▸ **Task 1**
Return the passage from the article on Colombia's central bank that begins at the words "Since 2.010 the" and ends after "exports and jobs.", copied verbatim.
▸ **Task 2**
Answer these questions from the article on Colombia's central bank:
(a) How many dollars a day does the bank currently buy?
(b) Which analyst is quoted, and with which firm?
(c) In which month is the bank's dollar-buying program set to end?

During the worst times of the global economic crisis, it was gaining credibility by the hour. 

Its governor, José Darío Uribe (pictured), was labelled “practically a national hero” by Charles Calomiris of Columbia Business School in an article published by the Bank of England last year.

So how come Colombia’s president, Juan Manuel Santos, has been putting pressure on the bank to build its reserves to rein in the appreciation of the peso? 

Many people are beginning to wonder just how independent the Banco de la República really is.

Santos told the central bank should step up dollar purchases to curb the appreciation of the currency and to create “a much higher level of reserves, about $13bn higher.” 

Santos said he “would recommend to the central bank that they increase the amount they purchase on a daily basis, and I imagine they are studying that.”

Santos was kind enough to stress that such decisions have to be taken by the bank which manages the country’s $34bn in international reserves and currently buys $20m a day and that he “respects very much” the institution’s independence.

But some might question the value of those words. Leaving governor Uribe aside, out of the bank’s seven board members, the current government has four out of five directors on its side, all inherited from the previous government. 

Juan Carlos Echeverry, finance minister, also sits on the board. 

Last month he underlined the success that Peru, Colombia’s Andean neighbour, has enjoyed with greater central bank intervention in currency markets.

Since its creation in the early 1.920s the Banco de la República has undergone several reforms that have changed its objectives and degree of independence. 

Recently, the bank’s ability to run counter-cyclical monetary policy helped Colombia insulate itself from some of the worst effects of the global recession a big advance over the policies adopted in previous crises.

Governor Uribe may, indeed, decide to shrug off Santos’s suggestion after all, he has done so before. 

If, as expected, the bank cuts interest rates at its next monetary policy meeting on July 27, it will do so for technocratic reasons rather than as a result of pressure. 

Two members of its board voted that way at the last meeting in late June, since when the economy has showed further signs of slowing.

“Because of its composition, in theory, the central bank might not look very independent. 

The truth is that, in practice, it has been so,” says Alejandro Reyes, an analyst with Interbolsa in Bogotá.

Since 2.010 the government has been coming under increasing pressure to take action on the currency. 

Colombia has been on the receiving end of a wave of money unleashed by aggressive monetary policy in the crisis-stricken northern hemisphere. 

Colombia’s peso has gained more than 9 per cent since the start of this year alone, threatening exports and jobs.

Aware that the central bank might ignore pleas to intervene, the government has already been stepping in to curb inflows, hoarding abroad dividends from the nation’s jewel, the state-run oil company Ecopetrol.

Uribe has hinted he is open to bigger dollar interventions but, some believe, not as abrupt as the ones suggested by the president. “

There is not enough monetary room here now and the central bank knows sterilisation is really costly,” says Reyes.

The bank’s dollar-buying programme started in February and is set to end in November. 

Many like Reyes believe the bank will extend it, or maybe raise it to buy $30m or $40m a day. 

“The bank also knows things should be gradual,” he says.

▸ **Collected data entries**
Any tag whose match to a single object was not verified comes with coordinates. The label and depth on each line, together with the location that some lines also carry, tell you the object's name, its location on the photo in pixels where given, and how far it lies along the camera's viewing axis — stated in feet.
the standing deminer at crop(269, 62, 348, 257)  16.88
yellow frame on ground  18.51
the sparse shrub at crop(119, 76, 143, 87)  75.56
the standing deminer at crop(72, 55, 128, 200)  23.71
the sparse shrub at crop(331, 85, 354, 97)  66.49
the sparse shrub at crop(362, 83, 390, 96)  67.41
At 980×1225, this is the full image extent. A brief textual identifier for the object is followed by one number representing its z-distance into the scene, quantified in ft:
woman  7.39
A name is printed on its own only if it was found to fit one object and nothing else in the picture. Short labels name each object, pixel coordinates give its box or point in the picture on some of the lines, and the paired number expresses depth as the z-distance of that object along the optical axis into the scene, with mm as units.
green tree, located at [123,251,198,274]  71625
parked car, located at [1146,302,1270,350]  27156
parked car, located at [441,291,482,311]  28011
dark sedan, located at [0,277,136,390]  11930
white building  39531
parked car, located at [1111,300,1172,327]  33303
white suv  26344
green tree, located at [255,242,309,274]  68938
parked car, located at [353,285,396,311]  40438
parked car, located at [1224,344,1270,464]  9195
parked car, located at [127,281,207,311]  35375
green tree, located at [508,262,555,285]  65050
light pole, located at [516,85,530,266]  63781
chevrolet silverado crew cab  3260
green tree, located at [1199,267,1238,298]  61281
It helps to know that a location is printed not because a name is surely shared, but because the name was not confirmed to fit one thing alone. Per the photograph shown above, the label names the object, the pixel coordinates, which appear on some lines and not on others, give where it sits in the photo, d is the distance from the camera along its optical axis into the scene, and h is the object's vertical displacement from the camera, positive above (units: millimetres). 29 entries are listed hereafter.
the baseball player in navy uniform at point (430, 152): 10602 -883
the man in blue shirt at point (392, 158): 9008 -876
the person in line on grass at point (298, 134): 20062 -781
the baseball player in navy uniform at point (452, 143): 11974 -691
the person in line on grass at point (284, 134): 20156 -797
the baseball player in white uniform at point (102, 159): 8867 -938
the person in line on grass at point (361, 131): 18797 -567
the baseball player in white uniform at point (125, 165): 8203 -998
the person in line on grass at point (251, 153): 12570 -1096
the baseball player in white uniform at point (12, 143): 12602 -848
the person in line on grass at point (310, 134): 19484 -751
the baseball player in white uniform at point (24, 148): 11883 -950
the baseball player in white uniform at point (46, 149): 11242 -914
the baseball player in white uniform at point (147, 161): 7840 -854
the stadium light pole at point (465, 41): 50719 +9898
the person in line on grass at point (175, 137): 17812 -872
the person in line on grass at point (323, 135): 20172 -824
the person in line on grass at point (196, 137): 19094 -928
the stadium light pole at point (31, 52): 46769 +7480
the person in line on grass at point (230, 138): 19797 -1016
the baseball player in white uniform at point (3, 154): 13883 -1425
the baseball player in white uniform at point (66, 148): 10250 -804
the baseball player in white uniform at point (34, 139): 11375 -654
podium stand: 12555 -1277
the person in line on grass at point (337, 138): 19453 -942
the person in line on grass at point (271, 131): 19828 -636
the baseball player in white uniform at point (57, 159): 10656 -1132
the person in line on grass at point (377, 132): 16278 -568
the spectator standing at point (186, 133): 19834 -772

▸ **Worked solution 1**
Since 2.010 the government has been coming under increasing pressure to take action on the currency. 

Colombia has been on the receiving end of a wave of money unleashed by aggressive monetary policy in the crisis-stricken northern hemisphere. 

Colombia’s peso has gained more than 9 per cent since the start of this year alone, threatening exports and jobs.

▸ **Worked solution 2**
(a) $20m a day.
(b) Alejandro Reyes, with Interbolsa in Bogotá.
(c) November.